The Division of Pediatric Pulmonary and Sleep Medicine provides comprehensive care to infants, children and adults with a full spectrum of respiratory disorders. The Division is committed to excellence and is nationally recognized for quality of patient care, education, research and advocacy. Care is guided in all age groups by the routine measurements of lung function, including pre-school age testing that is unique and unavailable at other pediatric centers. Disease-specific programs driven by pulmonary faculty include the Duke Cystic Fibrosis Center, the Duke Asthma, Allergy and Airway Diseases Center and the Duke Pediatric Sleep-Disordered Breathing Program. Comprehensive multi-disciplinary care is provided by physicians, nurse practitioners, nutritionists, physical therapists and social workers. The transitional program to adult care in cystic fibrosis was one of the first in the nation.
The Division provides teaching and training in pediatric pulmonology to medical students, residents and fellows and has conducted one of the Department of Pediatrics' annual post-graduate conferences, the Alexander Spock Symposium, for over thirty years. The fellowship training program, which is approved by the Accreditation Council for Graduate Medical Education and leads to certification by the Subboard on Pulmonology of the American Board of Pediatrics, is designed to train future leaders in academic pediatric pulmonology. This training program consists of a year of clinical training and two years of either basic research or clinical/translational research. A fourth year of research training is available by application.
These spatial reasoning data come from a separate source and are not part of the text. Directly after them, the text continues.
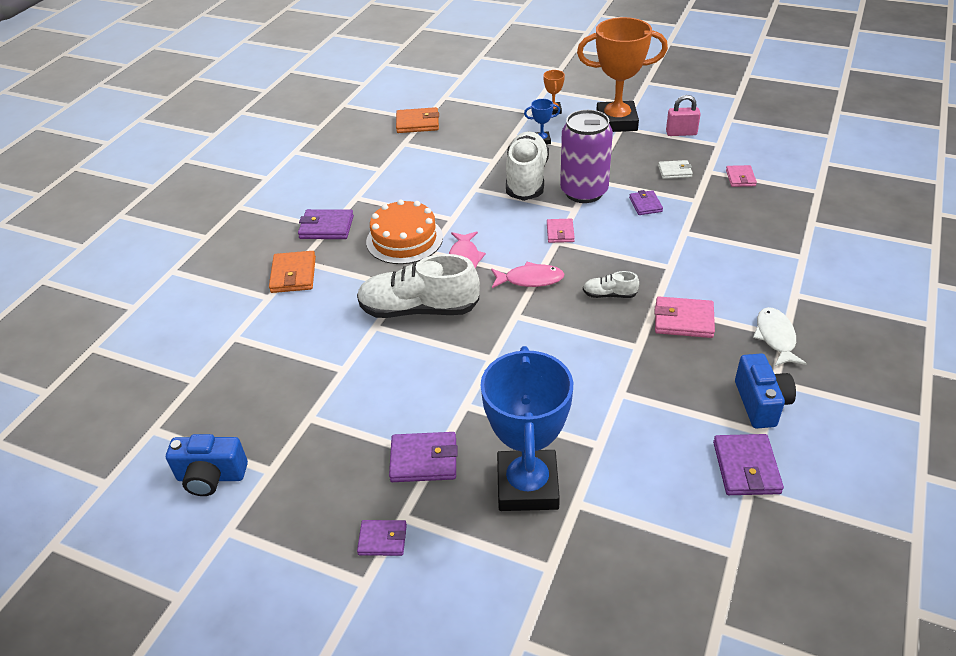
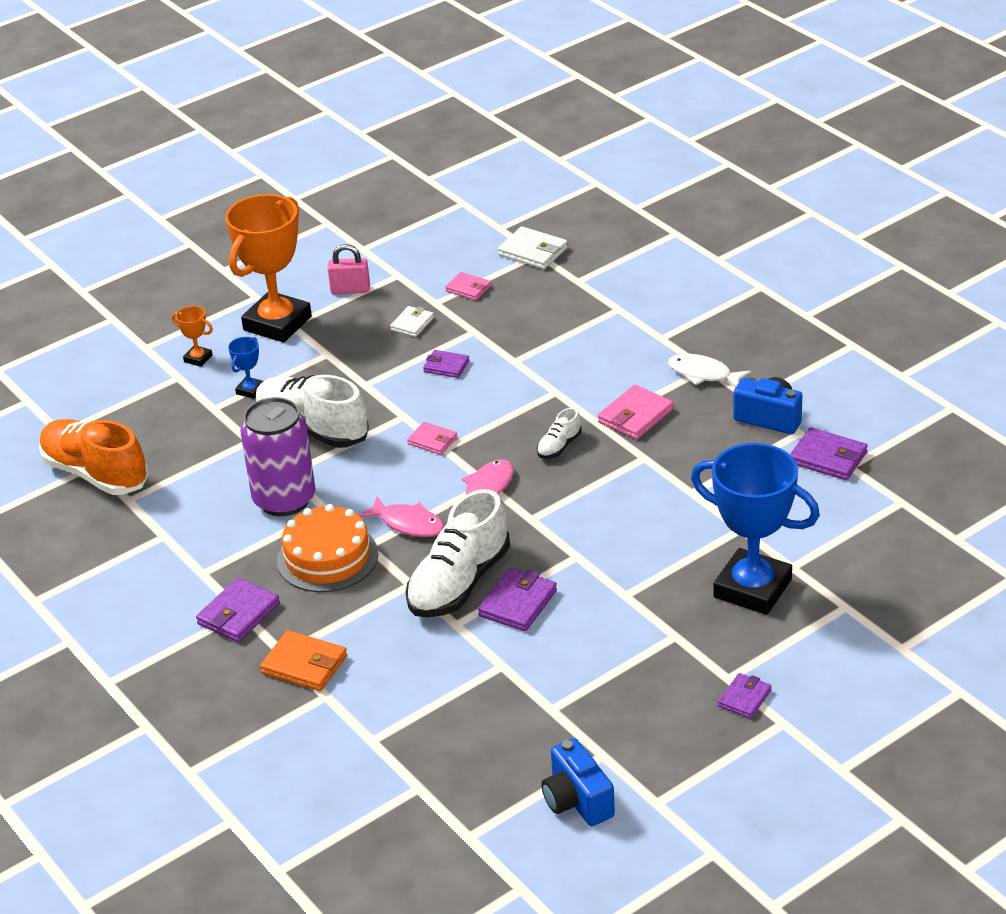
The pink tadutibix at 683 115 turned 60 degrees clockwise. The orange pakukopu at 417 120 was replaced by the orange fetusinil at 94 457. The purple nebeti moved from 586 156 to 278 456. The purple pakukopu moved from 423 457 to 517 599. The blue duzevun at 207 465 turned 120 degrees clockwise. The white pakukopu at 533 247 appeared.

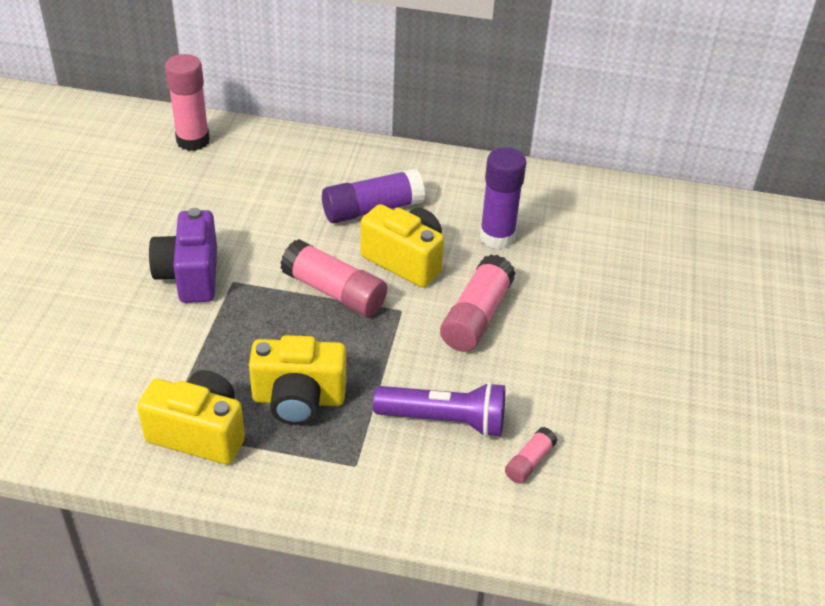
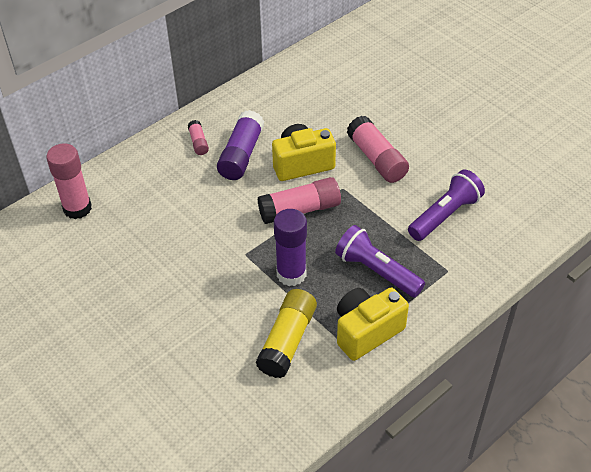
The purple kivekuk moved from 503 198 to 290 247. The purple duzevun at 183 255 disappeared. The yellow duzevun at 297 380 was replaced by the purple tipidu at 380 261. The pink kivekuk moved from 531 455 to 198 137. The yellow kivekuk at 286 333 appeared.

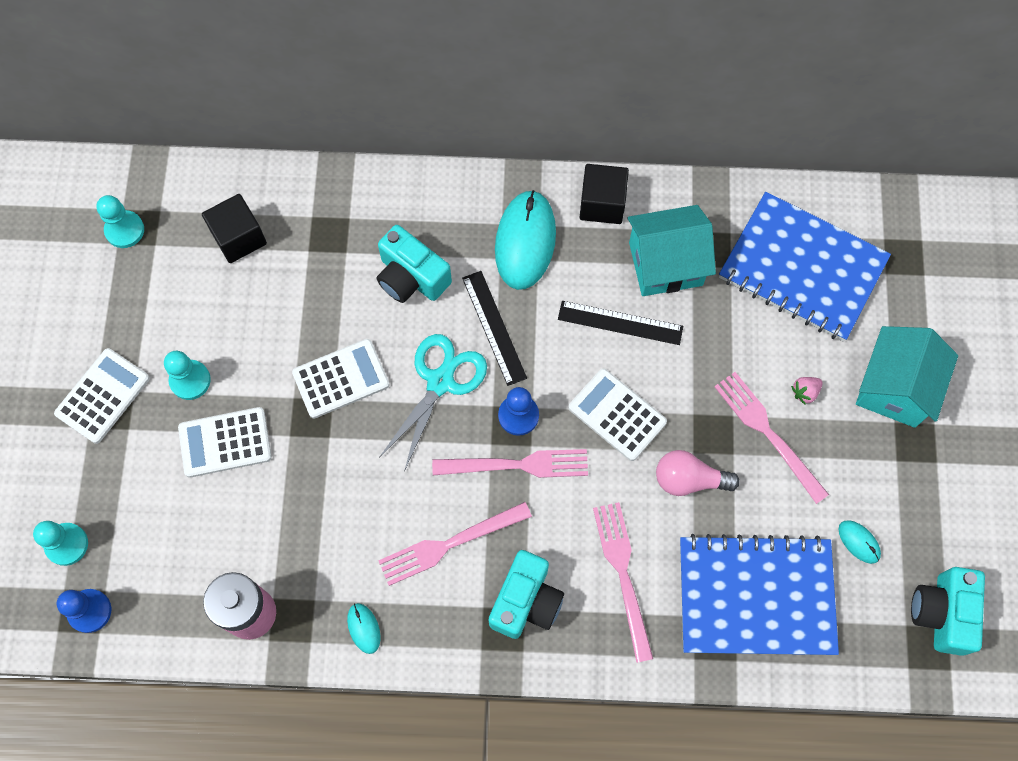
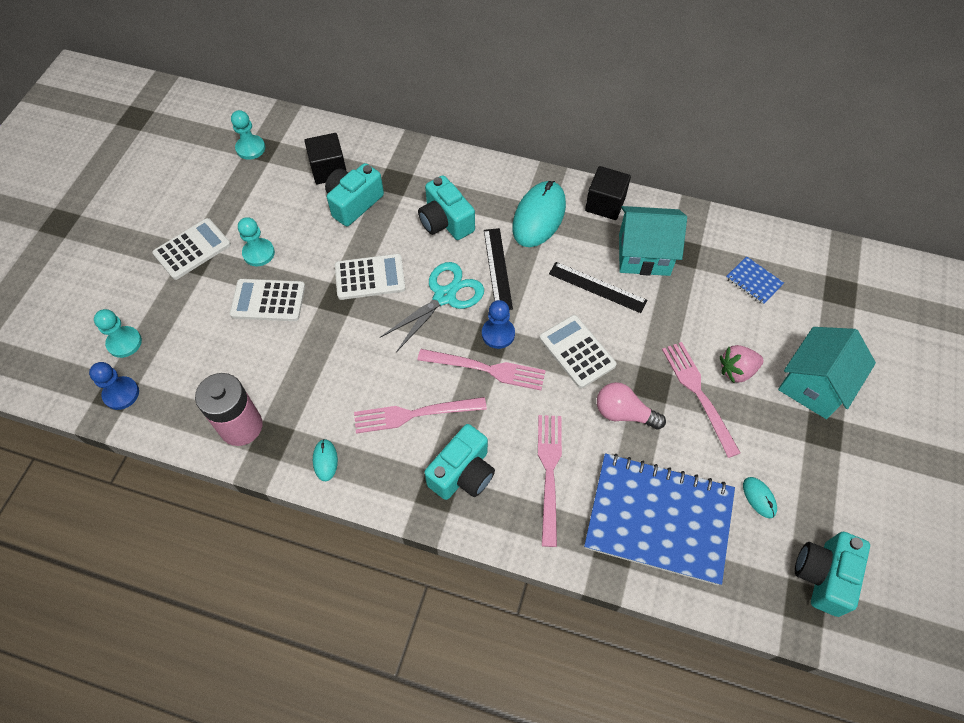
The blue kutivan at 805 267 changed to 0.40 times the size. The pink divudulen at 807 391 changed to 1.61 times the size. The turquoise duzevun at 354 194 appeared.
Faculty and fellows of the Division conduct a wide variety of basic and applied pulmonary research. Past and current participation in clinical trials sponsored by the Cystic Fibrosis Foundation Therapeutic Development Network has contributed to the establishment of current and future therapies. Clinical outcomes research currently focuses on bronchopulmonary dysplasia and cystic fibrosis. Recent translational work focuses on gastrin-releasing peptide as a biomarker for bronchopulmonary dysplasia. Basic research in the Division is supported by two R01 research grants from the National Institutes of Health (NIH). The focus of this research is on host-interactions with air pollution. This basic research is important to patients with cystic fibrosis, asthma and other bronchial diseases.
In addition, work at the
Duke Center for Pediatric Lung Disease focuses on the full spectrum of discovery from basic science and molecular research, to translation into animal models of disease, to first-in-human trials of new therapies. The research programs are multidisciplinary and traverse traditional clinical and basic science departmental boundaries. Areas of pediatric lung research at the Center currently include cystic fibrosis, bronchopulmonary dysplasia, asthma, and the pulmonary complications of environmental pollutants.
The Division is notably active locally, nationally, and internationally in its advocacy for pulmonary clinical, educational and research programs.